However, in python, I heard Runge Kutta 4th order method takes only few seconds even for 100000*100000 matrix.
Why so fast?
The same calculation time is possible in julia?

(2020/10/24)
I checked the calculation time using adaptive=false in julia. Since installing BenchmarkTools was failed for some reason,I used @time macro.
For the above Ham(Lx,Ly,Lz),ψ0 and Lx = Ly = Lz = 10,

RK4

#time span
ti = 0
tf = 20
interval = 60  #dt=1/3

@time list_t1,list_ψ1 = RK4(ti,tf,interval,ψ0)
0.983133 seconds (1.40 M allocations: 3.657 GiB, 18.14% gc time)

DifferentialEquations.jl

controlling the accuracy

#time span
tspan = (0.0,20.0) 

prob = ODEProblem(time_evolution,ψ0,tspan)
@time sol = solve(prob)
32.249755 seconds (28.10 k allocations: 141.020 GiB, 29.34% gc time)

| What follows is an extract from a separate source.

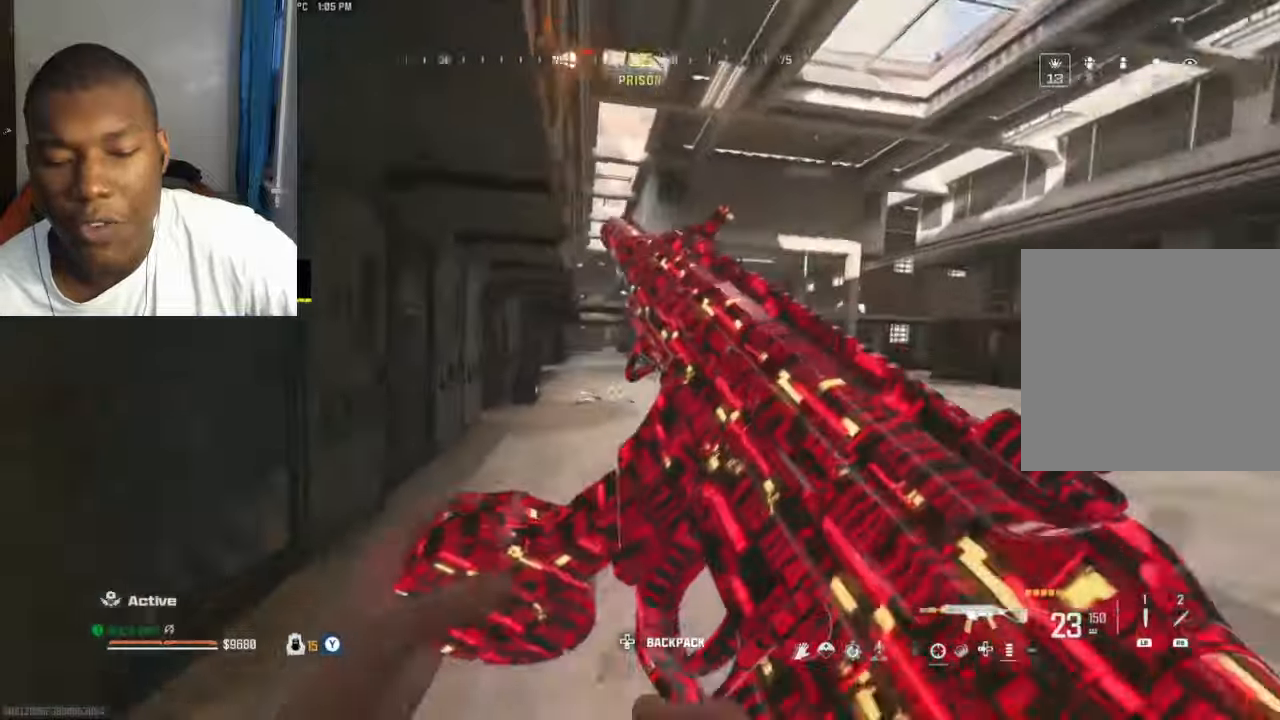
{"dt_ms": 500, "buttons": ["X"], "left_stick": "up-left", "right_stick": "center"}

not controlling the accuracy

#time span
tspan = (0.0,20.0)

prob = ODEProblem(time_evolution,ψ0,tspan)
@time sol = solve(prob,RK4(),dt=1/3,adaptive=false)
7.910114 seconds (6.38 k allocations: 35.919 GiB, 29.14% gc time)

Because of a fixed dt, it surely became faster in DifferentialEquations.jl.
However, it doesn't match the RK4 one despite using the same dt.
I don't know why...

No matter how hard I try, it can't be faster as python?

(2020/10/29)
From my friend's advice, Runge Kutta code was improved.

function rk4(ψ::Array{Complex{Float64}, 1},H,δt::Float64)
    
    f(a) = -im*mul!(similar(a),H,a)
    
    k1 = f(ψ)
    k2 = f(ψ + (1/2)*δt*k1)
    k3 = f(ψ + (1/2)*δt*k2)
    k4 = f(ψ + δt*k3)
    ψ = ψ + δt*(1/6)*(k1 + 2*k2 + 2*k3 + k4)
    
    return ψ
    
end

Then, using H = sparse(Ham(Lx,Ly,Lz)) yielded 0.007810 seconds (1.33 k allocations: 19.391 MiB) for the same setting.

yosuga
  • 341
  • 1
  • 10

1 Answers1

3

You didn't compare the same things. The DifferentialEquations.jl one is adaptive time stepping to hit the tolerances. The other RK4 is fixed time step and gets whatever error comes out. Of course calculating the solution with a few orders of magnitude more accuracy is more expensive! They are taking drastically different numbers of time steps so of course the computational cost is different. Try:

using BenchmarkTools
@btime sol = solve(prob,RK4(),dt=...,adaptive=false)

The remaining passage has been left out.